■ Collected data

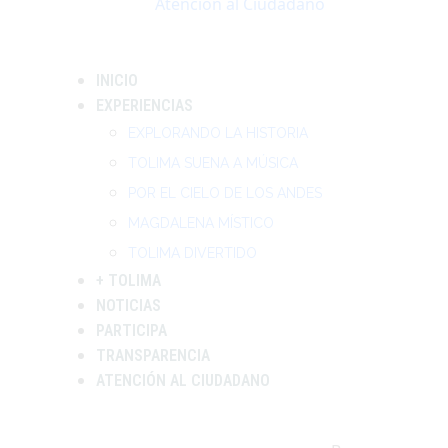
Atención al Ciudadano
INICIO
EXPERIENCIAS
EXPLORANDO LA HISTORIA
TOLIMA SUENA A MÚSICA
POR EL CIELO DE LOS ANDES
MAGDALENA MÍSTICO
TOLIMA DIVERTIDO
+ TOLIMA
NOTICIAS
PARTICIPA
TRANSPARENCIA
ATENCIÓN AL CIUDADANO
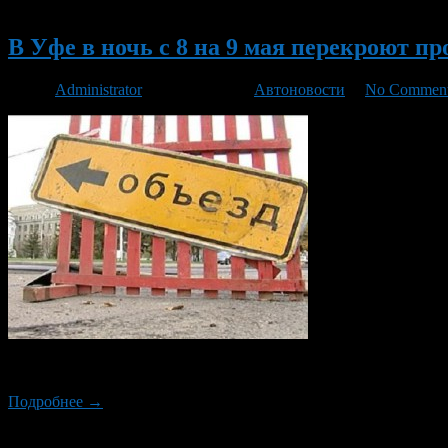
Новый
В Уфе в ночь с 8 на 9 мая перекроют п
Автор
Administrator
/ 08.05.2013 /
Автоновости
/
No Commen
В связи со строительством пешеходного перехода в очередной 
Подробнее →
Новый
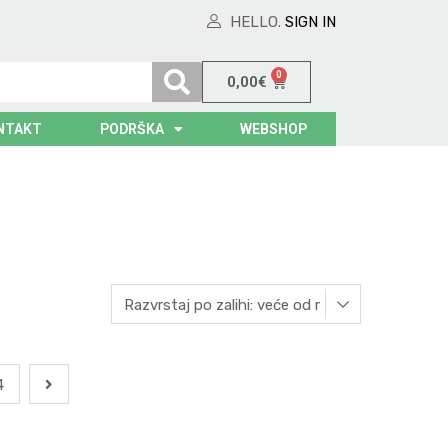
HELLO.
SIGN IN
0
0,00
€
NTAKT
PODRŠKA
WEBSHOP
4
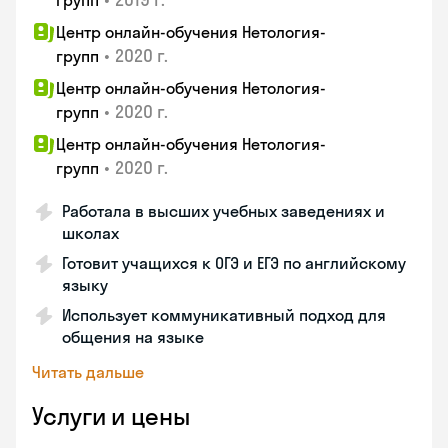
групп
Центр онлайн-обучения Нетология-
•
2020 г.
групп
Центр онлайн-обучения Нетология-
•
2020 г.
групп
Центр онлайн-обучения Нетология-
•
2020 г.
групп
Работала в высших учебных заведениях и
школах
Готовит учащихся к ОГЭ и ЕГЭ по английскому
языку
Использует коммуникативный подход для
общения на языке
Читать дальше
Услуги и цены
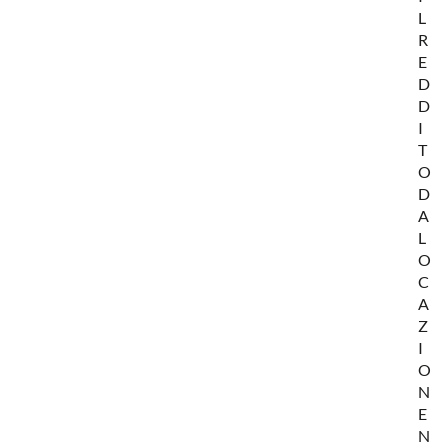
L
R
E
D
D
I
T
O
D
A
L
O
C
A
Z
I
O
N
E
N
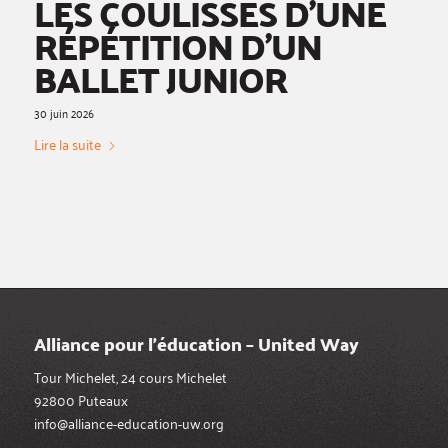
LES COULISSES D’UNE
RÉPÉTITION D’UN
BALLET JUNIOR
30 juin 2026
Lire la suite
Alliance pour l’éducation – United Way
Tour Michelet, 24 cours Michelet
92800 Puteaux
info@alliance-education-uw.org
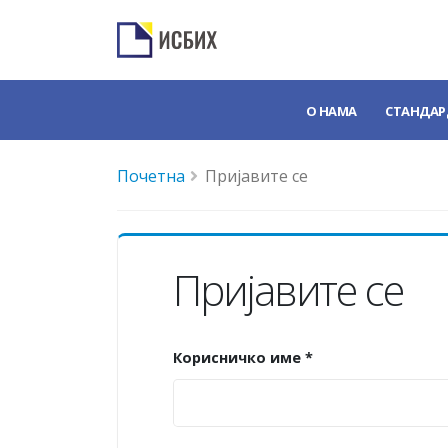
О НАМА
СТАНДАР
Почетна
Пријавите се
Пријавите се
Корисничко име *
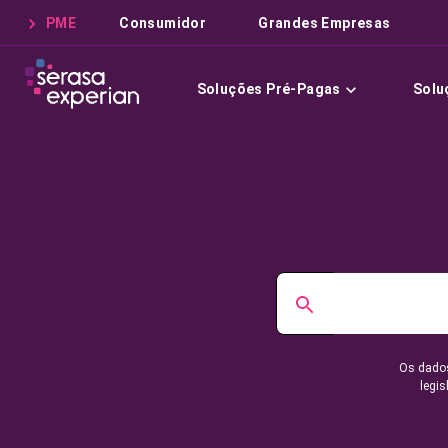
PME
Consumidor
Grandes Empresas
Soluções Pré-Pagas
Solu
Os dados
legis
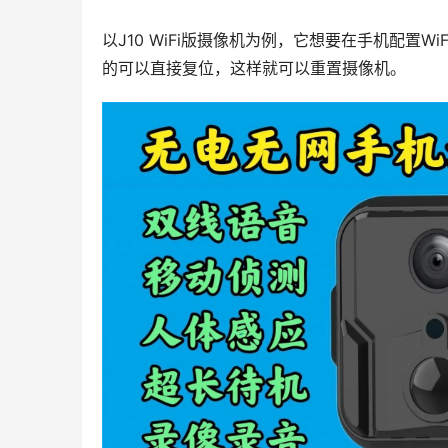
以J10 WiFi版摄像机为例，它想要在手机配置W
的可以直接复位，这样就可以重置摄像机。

■ WORK REQUIRED
Report each line in the entries above that contains the word "TOLIMA", copying every such line in full.

■ OUTPUT FOR THIS TASK
TOLIMA SUENA A MÚSICA
TOLIMA DIVERTIDO
+ TOLIMA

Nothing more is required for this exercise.